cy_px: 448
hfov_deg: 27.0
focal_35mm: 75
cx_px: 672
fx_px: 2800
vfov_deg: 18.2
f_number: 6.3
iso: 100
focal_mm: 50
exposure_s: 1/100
* * *
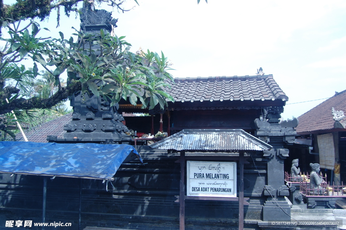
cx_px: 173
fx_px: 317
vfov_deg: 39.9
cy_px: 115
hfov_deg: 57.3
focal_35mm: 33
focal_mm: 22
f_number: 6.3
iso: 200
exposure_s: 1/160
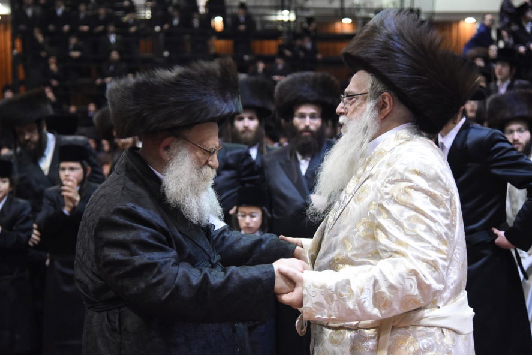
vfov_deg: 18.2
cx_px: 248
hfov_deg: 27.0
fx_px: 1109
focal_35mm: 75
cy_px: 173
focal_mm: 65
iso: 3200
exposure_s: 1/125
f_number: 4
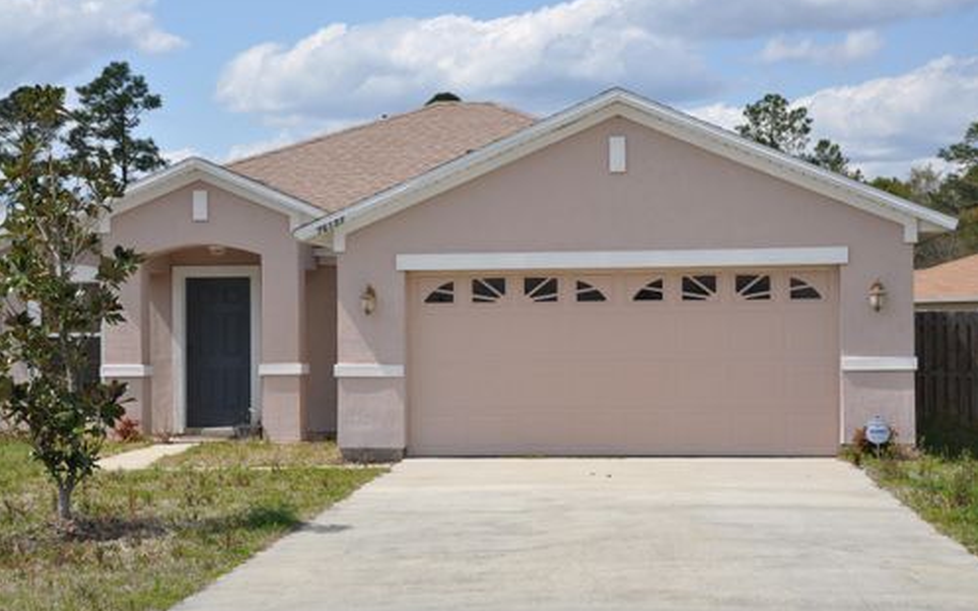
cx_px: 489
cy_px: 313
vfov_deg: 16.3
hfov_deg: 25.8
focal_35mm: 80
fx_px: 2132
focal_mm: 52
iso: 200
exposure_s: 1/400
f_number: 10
...
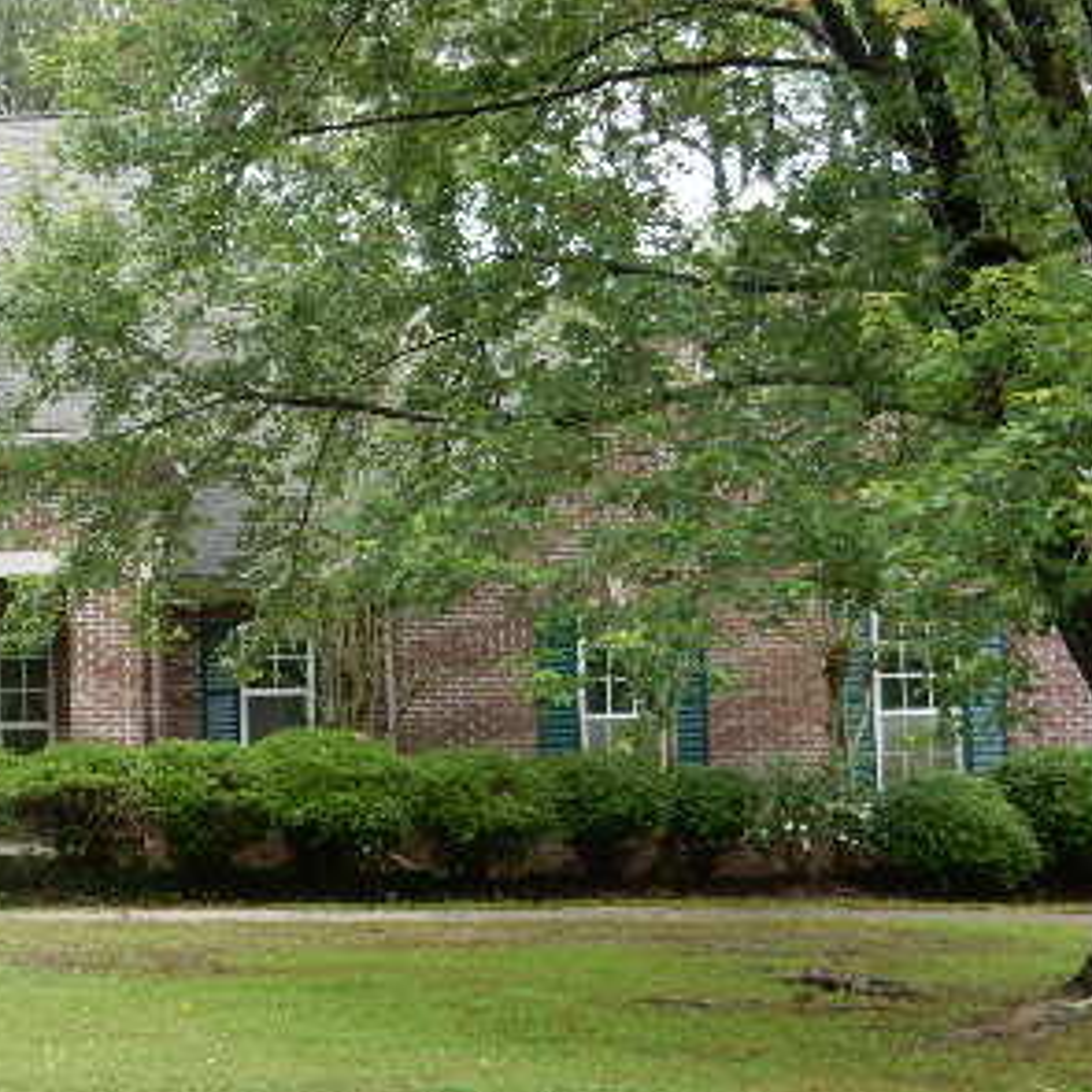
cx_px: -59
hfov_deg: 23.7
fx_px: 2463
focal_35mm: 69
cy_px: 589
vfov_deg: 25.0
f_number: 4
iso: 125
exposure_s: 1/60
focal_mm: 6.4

#### To do
In the listing above, find the line holding "exposure_s: 1/125" and the line holding "f_number: 10". Reproduce those two lines and all between them exactly, leaving out pictures.

#### Solution for this problem
exposure_s: 1/125
f_number: 4
cx_px: 489
cy_px: 313
vfov_deg: 16.3
hfov_deg: 25.8
focal_35mm: 80
fx_px: 2132
focal_mm: 52
iso: 200
exposure_s: 1/400
f_number: 10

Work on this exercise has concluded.